··· DATA EXTRACTS ···

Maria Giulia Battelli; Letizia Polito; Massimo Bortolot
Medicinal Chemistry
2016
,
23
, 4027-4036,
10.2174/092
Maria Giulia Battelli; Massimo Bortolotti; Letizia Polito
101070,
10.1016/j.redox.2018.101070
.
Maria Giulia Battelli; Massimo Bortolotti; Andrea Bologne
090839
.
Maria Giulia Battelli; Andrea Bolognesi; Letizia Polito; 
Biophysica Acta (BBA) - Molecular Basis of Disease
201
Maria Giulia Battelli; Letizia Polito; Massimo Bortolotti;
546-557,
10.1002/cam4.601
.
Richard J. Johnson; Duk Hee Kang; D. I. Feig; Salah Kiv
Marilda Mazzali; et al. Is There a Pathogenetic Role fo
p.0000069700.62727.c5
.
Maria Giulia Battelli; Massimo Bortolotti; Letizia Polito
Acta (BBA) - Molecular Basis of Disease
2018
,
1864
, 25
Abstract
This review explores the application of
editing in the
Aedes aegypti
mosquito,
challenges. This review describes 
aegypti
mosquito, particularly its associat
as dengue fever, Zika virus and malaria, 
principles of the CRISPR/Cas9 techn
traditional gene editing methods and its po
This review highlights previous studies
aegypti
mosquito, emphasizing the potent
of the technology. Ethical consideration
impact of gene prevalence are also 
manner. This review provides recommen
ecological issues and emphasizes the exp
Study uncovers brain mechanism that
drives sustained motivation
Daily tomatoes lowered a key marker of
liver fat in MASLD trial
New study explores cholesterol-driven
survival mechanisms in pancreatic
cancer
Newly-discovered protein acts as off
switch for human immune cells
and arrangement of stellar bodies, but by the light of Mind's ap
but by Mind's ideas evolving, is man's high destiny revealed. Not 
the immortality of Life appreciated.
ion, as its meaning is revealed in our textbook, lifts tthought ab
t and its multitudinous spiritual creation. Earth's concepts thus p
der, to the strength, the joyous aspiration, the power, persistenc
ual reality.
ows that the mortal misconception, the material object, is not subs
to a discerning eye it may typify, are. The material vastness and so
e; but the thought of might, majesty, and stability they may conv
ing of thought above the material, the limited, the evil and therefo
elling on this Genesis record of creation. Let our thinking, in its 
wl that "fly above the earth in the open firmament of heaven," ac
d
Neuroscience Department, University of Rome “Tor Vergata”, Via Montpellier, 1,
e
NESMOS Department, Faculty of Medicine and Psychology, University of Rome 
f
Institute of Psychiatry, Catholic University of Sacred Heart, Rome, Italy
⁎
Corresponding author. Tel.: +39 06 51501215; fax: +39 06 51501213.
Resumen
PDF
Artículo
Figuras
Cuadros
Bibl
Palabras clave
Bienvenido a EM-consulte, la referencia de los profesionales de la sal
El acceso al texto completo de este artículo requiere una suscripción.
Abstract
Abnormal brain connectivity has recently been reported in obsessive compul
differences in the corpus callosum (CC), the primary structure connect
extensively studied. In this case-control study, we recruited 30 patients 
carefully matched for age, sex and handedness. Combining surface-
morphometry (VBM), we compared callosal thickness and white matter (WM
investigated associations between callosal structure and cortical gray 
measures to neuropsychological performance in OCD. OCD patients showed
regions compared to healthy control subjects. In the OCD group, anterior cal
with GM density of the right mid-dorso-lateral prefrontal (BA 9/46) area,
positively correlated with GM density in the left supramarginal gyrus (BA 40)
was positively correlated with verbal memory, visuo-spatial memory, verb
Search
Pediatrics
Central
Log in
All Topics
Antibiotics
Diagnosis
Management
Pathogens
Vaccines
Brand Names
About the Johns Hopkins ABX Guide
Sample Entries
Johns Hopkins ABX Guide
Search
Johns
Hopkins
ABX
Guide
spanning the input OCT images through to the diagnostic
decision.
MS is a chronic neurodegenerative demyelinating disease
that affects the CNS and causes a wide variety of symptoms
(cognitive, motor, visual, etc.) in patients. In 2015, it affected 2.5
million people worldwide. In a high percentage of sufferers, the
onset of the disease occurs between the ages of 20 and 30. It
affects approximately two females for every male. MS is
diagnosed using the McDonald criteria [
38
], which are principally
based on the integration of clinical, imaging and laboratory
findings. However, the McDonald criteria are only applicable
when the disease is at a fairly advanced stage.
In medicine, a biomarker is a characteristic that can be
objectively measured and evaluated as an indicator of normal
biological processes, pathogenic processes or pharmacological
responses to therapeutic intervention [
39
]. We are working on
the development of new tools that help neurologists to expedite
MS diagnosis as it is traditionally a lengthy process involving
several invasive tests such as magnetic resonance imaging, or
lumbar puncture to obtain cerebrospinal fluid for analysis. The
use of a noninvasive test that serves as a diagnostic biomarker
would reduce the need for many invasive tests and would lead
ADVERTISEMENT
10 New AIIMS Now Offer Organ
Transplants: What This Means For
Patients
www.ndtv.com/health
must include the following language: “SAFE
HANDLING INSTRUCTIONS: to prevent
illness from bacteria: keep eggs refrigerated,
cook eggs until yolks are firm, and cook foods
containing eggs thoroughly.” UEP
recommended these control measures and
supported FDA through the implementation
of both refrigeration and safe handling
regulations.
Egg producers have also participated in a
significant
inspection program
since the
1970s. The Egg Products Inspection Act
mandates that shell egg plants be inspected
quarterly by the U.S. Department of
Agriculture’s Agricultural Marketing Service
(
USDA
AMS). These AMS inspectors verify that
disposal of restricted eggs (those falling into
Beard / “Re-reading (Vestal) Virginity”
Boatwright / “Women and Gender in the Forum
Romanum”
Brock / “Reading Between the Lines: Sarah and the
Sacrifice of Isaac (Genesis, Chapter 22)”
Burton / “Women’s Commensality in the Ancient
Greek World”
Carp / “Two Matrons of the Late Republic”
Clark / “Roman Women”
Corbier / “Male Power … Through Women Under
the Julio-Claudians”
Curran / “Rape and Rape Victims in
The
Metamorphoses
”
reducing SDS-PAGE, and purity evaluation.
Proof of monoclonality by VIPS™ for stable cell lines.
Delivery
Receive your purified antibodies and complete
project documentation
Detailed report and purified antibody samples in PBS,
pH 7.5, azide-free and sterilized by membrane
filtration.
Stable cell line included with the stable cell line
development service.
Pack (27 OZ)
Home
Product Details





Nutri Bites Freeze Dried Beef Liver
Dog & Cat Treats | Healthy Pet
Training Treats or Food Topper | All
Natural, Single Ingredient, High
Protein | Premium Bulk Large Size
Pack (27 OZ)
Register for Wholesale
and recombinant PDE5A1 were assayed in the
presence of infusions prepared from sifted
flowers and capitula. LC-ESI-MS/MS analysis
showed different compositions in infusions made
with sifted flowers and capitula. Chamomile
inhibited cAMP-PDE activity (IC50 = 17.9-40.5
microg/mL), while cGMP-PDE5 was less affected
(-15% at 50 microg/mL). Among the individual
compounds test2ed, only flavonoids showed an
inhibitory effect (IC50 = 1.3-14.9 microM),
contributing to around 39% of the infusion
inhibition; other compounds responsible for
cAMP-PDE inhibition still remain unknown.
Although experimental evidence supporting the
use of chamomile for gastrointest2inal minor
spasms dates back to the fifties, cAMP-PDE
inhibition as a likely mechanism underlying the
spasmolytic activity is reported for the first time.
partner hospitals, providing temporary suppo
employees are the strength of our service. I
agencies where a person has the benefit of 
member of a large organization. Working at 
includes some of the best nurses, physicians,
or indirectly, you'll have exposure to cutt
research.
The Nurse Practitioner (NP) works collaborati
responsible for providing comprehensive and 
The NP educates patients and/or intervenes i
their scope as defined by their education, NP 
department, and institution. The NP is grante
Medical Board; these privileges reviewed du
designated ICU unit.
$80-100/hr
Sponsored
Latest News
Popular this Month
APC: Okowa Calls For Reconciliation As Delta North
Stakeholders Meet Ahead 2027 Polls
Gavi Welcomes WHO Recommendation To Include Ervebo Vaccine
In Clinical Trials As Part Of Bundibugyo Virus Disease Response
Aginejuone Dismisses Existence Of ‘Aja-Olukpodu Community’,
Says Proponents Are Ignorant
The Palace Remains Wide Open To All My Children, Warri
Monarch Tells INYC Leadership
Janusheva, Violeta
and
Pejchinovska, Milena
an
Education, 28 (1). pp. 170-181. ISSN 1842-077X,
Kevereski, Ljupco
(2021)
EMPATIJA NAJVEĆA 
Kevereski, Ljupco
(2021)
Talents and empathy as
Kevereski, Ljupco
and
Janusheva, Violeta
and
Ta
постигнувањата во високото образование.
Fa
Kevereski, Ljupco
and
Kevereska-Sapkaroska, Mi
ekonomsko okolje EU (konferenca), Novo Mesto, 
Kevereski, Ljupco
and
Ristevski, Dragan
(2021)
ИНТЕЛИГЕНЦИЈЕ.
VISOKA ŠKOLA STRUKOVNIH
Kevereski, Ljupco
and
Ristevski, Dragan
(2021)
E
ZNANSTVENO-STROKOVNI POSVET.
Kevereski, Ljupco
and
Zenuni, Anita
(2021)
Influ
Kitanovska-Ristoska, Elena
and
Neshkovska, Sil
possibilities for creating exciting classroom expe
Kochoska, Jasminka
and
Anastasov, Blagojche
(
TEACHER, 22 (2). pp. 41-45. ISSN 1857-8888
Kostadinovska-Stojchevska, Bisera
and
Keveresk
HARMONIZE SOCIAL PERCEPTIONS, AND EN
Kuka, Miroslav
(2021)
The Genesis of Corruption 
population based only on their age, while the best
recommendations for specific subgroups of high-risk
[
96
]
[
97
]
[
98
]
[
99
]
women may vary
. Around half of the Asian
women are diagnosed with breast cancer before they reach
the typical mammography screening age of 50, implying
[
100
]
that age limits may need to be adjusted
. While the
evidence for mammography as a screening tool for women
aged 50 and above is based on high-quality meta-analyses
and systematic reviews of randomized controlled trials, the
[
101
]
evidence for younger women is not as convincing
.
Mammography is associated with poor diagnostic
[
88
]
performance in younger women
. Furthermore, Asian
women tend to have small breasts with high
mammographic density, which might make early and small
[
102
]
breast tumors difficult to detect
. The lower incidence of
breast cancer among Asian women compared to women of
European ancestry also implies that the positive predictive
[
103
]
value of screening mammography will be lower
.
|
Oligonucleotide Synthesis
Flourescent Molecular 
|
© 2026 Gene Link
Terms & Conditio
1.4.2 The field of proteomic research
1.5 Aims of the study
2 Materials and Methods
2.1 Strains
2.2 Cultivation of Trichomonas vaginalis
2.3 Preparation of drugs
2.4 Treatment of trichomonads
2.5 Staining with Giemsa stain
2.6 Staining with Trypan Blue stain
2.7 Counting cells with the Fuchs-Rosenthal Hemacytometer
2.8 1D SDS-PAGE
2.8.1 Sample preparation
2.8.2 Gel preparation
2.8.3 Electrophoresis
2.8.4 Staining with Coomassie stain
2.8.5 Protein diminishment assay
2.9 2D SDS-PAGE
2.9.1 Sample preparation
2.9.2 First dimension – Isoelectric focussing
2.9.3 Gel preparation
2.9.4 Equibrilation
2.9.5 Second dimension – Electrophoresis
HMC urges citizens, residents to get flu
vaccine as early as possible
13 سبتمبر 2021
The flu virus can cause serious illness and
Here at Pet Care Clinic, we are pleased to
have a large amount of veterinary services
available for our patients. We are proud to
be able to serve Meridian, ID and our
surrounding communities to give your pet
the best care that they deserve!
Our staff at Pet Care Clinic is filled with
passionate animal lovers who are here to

···

◆ WHAT TO WORK ON
Which lines hold the string "diagnostic"? Copy all of them from the data above.

◆ EXERCISE RESULT
spanning the input OCT images through to the diagnostic
use of a noninvasive test that serves as a diagnostic biomarker
Mammography is associated with poor diagnostic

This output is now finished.